Switzerland’s highest court has overturned a previous ruling which stopped legal assistance to Russia in an embezzlement case involving a prominent banking oligarch.

Last August, the Federal Criminal Court ruled that money belonging to Promsvyazbank co-founder Dmitri Ananyev and his wife, which had been frozen due to a Russian request for legal assistance in 2020, should be released.

+ Read more: the details of the August 2022 decision

That decision was driven by the attack on Ukraine and changed situation in Moscow, judges said at the time. They also ruled that legal assistance on the case should be stopped, given that “Russia no longer offers any guarantee that it could respect its contractual obligations under international law”.

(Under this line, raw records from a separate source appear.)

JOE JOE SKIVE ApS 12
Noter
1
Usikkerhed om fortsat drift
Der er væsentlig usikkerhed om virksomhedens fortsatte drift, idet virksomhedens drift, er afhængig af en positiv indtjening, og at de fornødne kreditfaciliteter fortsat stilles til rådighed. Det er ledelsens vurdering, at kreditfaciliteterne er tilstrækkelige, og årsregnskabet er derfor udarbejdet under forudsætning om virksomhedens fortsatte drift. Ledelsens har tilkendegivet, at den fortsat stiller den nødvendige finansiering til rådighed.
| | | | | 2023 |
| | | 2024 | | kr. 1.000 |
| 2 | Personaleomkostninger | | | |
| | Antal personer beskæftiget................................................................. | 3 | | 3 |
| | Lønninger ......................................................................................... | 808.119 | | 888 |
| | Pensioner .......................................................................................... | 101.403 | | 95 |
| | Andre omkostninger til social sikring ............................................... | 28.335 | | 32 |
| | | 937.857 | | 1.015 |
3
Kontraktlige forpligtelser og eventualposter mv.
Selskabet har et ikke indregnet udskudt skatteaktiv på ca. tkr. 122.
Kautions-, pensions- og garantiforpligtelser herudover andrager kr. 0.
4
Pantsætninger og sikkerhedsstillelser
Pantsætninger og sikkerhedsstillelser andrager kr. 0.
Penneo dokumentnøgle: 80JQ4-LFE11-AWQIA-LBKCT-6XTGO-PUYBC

On Wednesday however, Switzerland’s highest court came out against this view, upholding an appeal launched in the meantime by the Federal Office of Justice (FOJ).

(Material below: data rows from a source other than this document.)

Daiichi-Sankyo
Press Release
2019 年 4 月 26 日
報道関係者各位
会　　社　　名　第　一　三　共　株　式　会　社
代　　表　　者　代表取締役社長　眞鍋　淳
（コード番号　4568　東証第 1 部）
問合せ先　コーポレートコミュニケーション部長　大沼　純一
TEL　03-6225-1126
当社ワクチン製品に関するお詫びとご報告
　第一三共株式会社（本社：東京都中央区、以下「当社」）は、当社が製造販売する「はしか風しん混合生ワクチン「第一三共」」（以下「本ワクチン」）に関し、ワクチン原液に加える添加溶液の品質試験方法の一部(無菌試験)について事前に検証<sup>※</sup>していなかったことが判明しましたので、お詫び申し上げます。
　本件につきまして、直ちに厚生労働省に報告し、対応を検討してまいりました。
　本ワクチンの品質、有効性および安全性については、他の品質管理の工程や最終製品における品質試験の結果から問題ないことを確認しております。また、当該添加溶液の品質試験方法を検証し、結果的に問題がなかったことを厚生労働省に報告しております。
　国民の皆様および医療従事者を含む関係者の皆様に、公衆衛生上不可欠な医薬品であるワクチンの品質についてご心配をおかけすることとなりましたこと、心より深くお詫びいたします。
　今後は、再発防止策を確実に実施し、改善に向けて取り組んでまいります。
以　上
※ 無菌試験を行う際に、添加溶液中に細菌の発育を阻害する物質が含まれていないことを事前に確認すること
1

In the latest ruling, the court said that while legal assistance could be provisionally halted – due to the war and the current unclear situation – the funds should not be unblocked. This could lead to them being transferred elsewhere, making them unavailable for a possible future investigation, judges said.

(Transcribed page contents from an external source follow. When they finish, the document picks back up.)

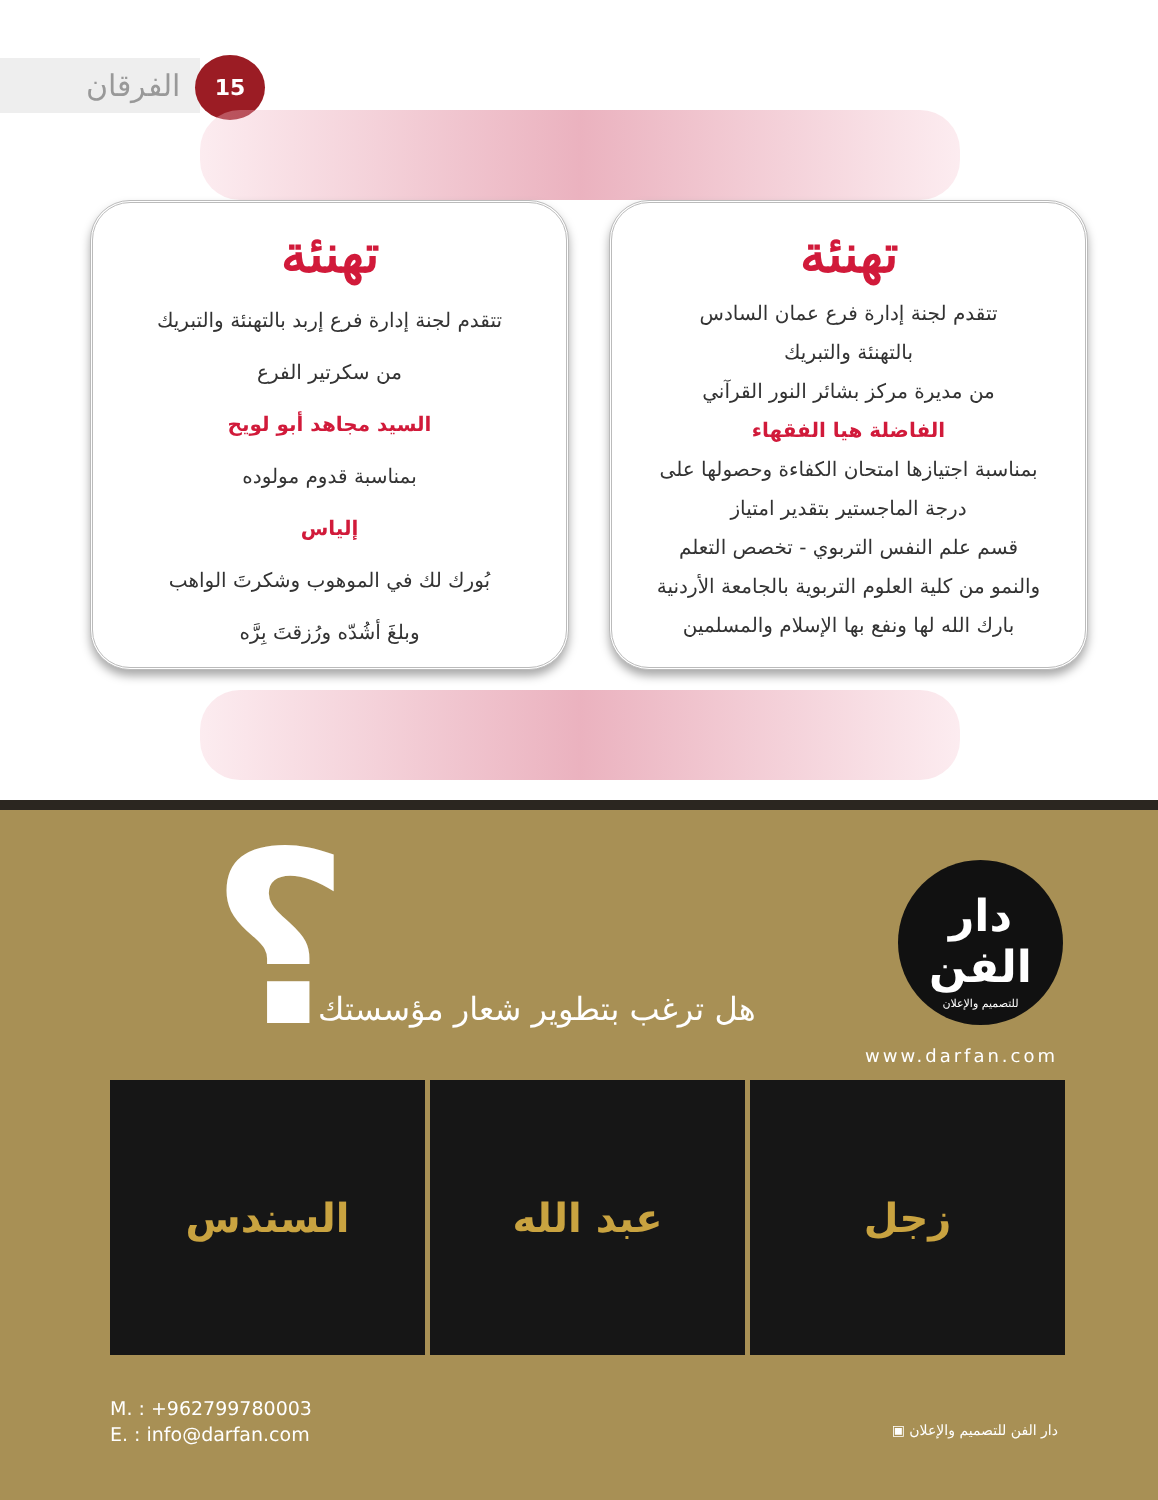الفرقان 15
تهنئة
تتقدم لجنة إدارة فرع عمان السادس
بالتهنئة والتبريك
من مديرة مركز بشائر النور القرآني
الفاضلة هيا الفقهاء
بمناسبة اجتيازها امتحان الكفاءة وحصولها على
درجة الماجستير بتقدير امتياز
قسم علم النفس التربوي - تخصص التعلم
والنمو من كلية العلوم التربوية بالجامعة الأردنية
بارك الله لها ونفع بها الإسلام والمسلمين
تهنئة
تتقدم لجنة إدارة فرع إربد بالتهنئة والتبريك
من سكرتير الفرع
السيد مجاهد أبو لويح
بمناسبة قدوم مولوده
إلياس
بُورك لك في الموهوب وشكرتَ الواهب
وبلغَ أشُدّه ورُزقتَ بِرَّه
؟ هل ترغب بتطوير شعار مؤسستك
دار الفن
للتصميم والإعلان
www.darfan.com
زجل عبد الله السندس
M. : +962799780003
E. : info@darfan.com
دار الفن للتصميم والإعلان ▣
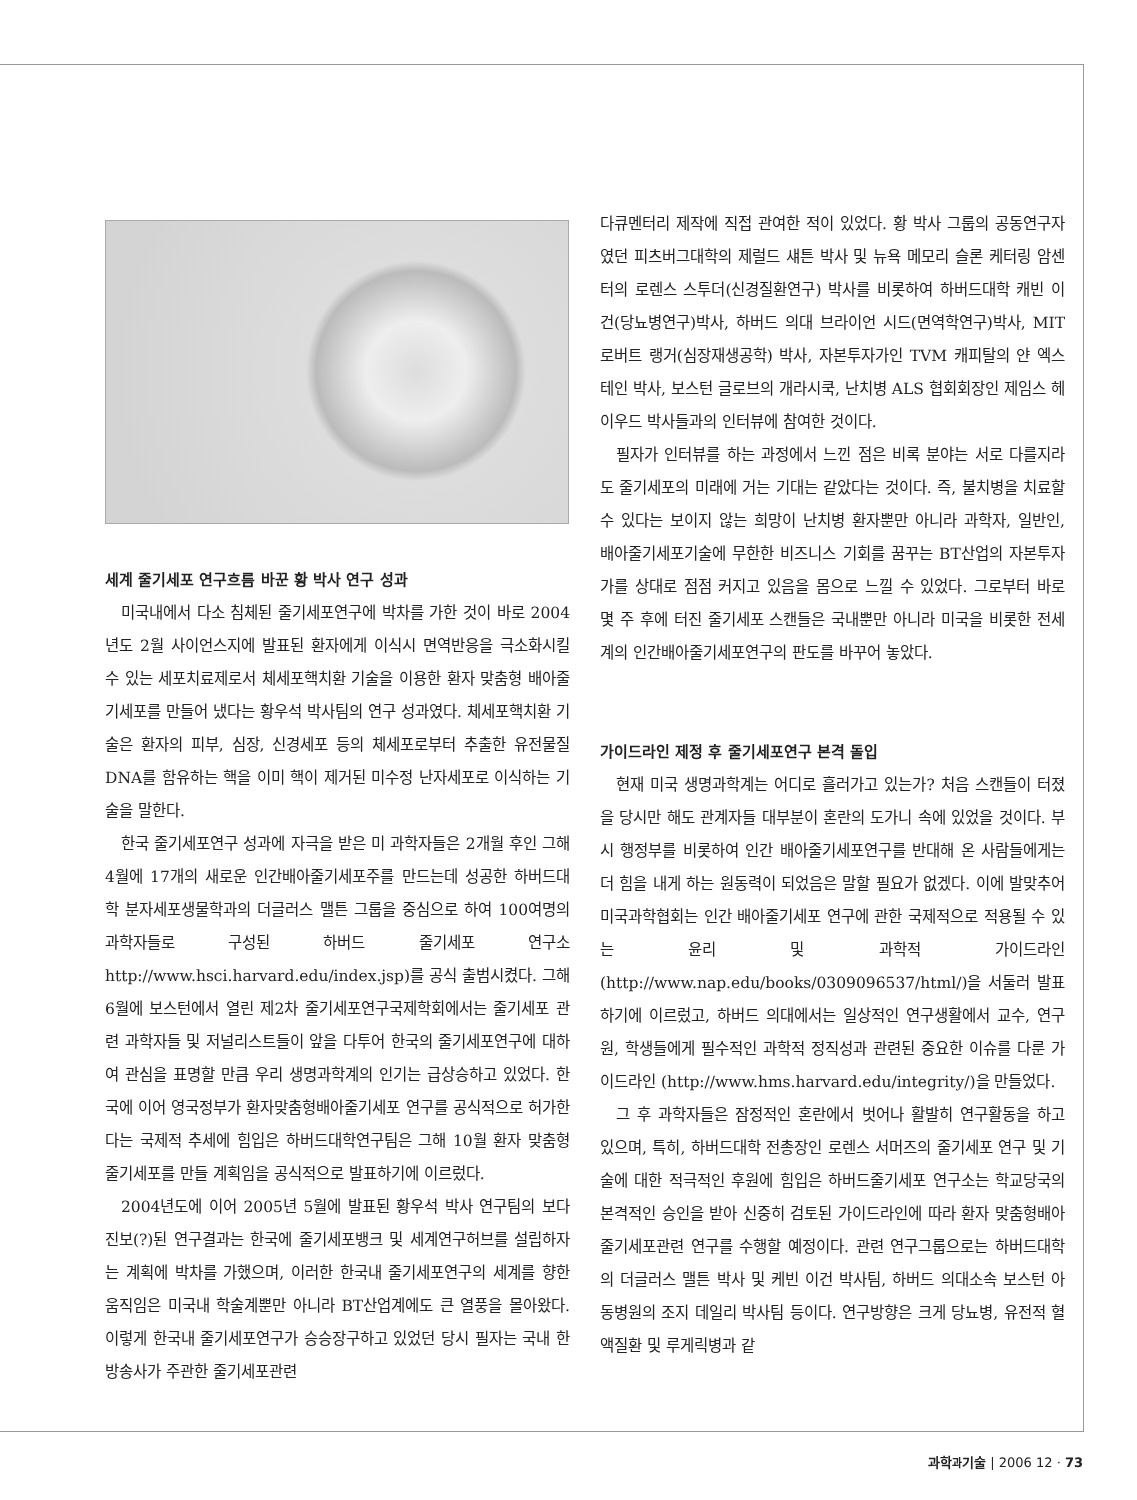세계 줄기세포 연구흐름 바꾼 황 박사 연구 성과
미국내에서 다소 침체된 줄기세포연구에 박차를 가한 것이 바로 2004년도 2월 사이언스지에 발표된 환자에게 이식시 면역반응을 극소화시킬 수 있는 세포치료제로서 체세포핵치환 기술을 이용한 환자 맞춤형 배아줄기세포를 만들어 냈다는 황우석 박사팀의 연구 성과였다. 체세포핵치환 기술은 환자의 피부, 심장, 신경세포 등의 체세포로부터 추출한 유전물질 DNA를 함유하는 핵을 이미 핵이 제거된 미수정 난자세포로 이식하는 기술을 말한다.
한국 줄기세포연구 성과에 자극을 받은 미 과학자들은 2개월 후인 그해 4월에 17개의 새로운 인간배아줄기세포주를 만드는데 성공한 하버드대학 분자세포생물학과의 더글러스 맬튼 그룹을 중심으로 하여 100여명의 과학자들로 구성된 하버드 줄기세포 연구소 http://www.hsci.harvard.edu/index.jsp)를 공식 출범시켰다. 그해 6월에 보스턴에서 열린 제2차 줄기세포연구국제학회에서는 줄기세포 관련 과학자들 및 저널리스트들이 앞을 다투어 한국의 줄기세포연구에 대하여 관심을 표명할 만큼 우리 생명과학계의 인기는 급상승하고 있었다. 한국에 이어 영국정부가 환자맞춤형배아줄기세포 연구를 공식적으로 허가한다는 국제적 추세에 힘입은 하버드대학연구팀은 그해 10월 환자 맞춤형 줄기세포를 만들 계획임을 공식적으로 발표하기에 이르렀다.
2004년도에 이어 2005년 5월에 발표된 황우석 박사 연구팀의 보다 진보(?)된 연구결과는 한국에 줄기세포뱅크 및 세계연구허브를 설립하자는 계획에 박차를 가했으며, 이러한 한국내 줄기세포연구의 세계를 향한 움직임은 미국내 학술계뿐만 아니라 BT산업계에도 큰 열풍을 몰아왔다. 이렇게 한국내 줄기세포연구가 승승장구하고 있었던 당시 필자는 국내 한 방송사가 주관한 줄기세포관련
다큐멘터리 제작에 직접 관여한 적이 있었다. 황 박사 그룹의 공동연구자였던 피츠버그대학의 제럴드 섀튼 박사 및 뉴욕 메모리 슬론 케터링 암센터의 로렌스 스투더(신경질환연구) 박사를 비롯하여 하버드대학 캐빈 이건(당뇨병연구)박사, 하버드 의대 브라이언 시드(면역학연구)박사, MIT 로버트 랭거(심장재생공학) 박사, 자본투자가인 TVM 캐피탈의 얀 엑스테인 박사, 보스턴 글로브의 개라시쿡, 난치병 ALS 협회회장인 제임스 헤이우드 박사들과의 인터뷰에 참여한 것이다.
필자가 인터뷰를 하는 과정에서 느낀 점은 비록 분야는 서로 다를지라도 줄기세포의 미래에 거는 기대는 같았다는 것이다. 즉, 불치병을 치료할 수 있다는 보이지 않는 희망이 난치병 환자뿐만 아니라 과학자, 일반인, 배아줄기세포기술에 무한한 비즈니스 기회를 꿈꾸는 BT산업의 자본투자가를 상대로 점점 커지고 있음을 몸으로 느낄 수 있었다. 그로부터 바로 몇 주 후에 터진 줄기세포 스캔들은 국내뿐만 아니라 미국을 비롯한 전세계의 인간배아줄기세포연구의 판도를 바꾸어 놓았다.
가이드라인 제정 후 줄기세포연구 본격 돌입
현재 미국 생명과학계는 어디로 흘러가고 있는가? 처음 스캔들이 터졌을 당시만 해도 관계자들 대부분이 혼란의 도가니 속에 있었을 것이다. 부시 행정부를 비롯하여 인간 배아줄기세포연구를 반대해 온 사람들에게는 더 힘을 내게 하는 원동력이 되었음은 말할 필요가 없겠다. 이에 발맞추어 미국과학협회는 인간 배아줄기세포 연구에 관한 국제적으로 적용될 수 있는 윤리 및 과학적 가이드라인(http://www.nap.edu/books/0309096537/html/)을 서둘러 발표하기에 이르렀고, 하버드 의대에서는 일상적인 연구생활에서 교수, 연구원, 학생들에게 필수적인 과학적 정직성과 관련된 중요한 이슈를 다룬 가이드라인 (http://www.hms.harvard.edu/integrity/)을 만들었다.
그 후 과학자들은 잠정적인 혼란에서 벗어나 활발히 연구활동을 하고 있으며, 특히, 하버드대학 전총장인 로렌스 서머즈의 줄기세포 연구 및 기술에 대한 적극적인 후원에 힘입은 하버드줄기세포 연구소는 학교당국의 본격적인 승인을 받아 신중히 검토된 가이드라인에 따라 환자 맞춤형배아줄기세포관련 연구를 수행할 예정이다. 관련 연구그룹으로는 하버드대학의 더글러스 맬튼 박사 및 케빈 이건 박사팀, 하버드 의대소속 보스턴 아동병원의 조지 데일리 박사팀 등이다. 연구방향은 크게 당뇨병, 유전적 혈액질환 및 루게릭병과 같
과학과기술 | 2006 12 · 73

While Russia has been internationally isolated from institutions like the UN Charter and the Council of Europe, it remains a party to the European Convention on Mutual Assistance in Criminal Matters, they said.

Ongoing case

After Zurich investigators signalled to Russian authorities in 2019 that they were looking into a possible case of money laundering involving the Ananyev brothers – founders of the Promsvyazbank bank in the 1990s – Moscow officially submitted a request for legal assistance; since the bank had been nationalised in 2017, Russia had been investigating the brothers (and others) for suspected embezzlement of up to $1.4 billion (CHF1.38 billion).

In 2020, after the involvement of the Federal Office of Justice (FOJ), a Geneva account controlled by Dmitri Ananyev and his wife was frozen, and has remained so until now, despite various appeals.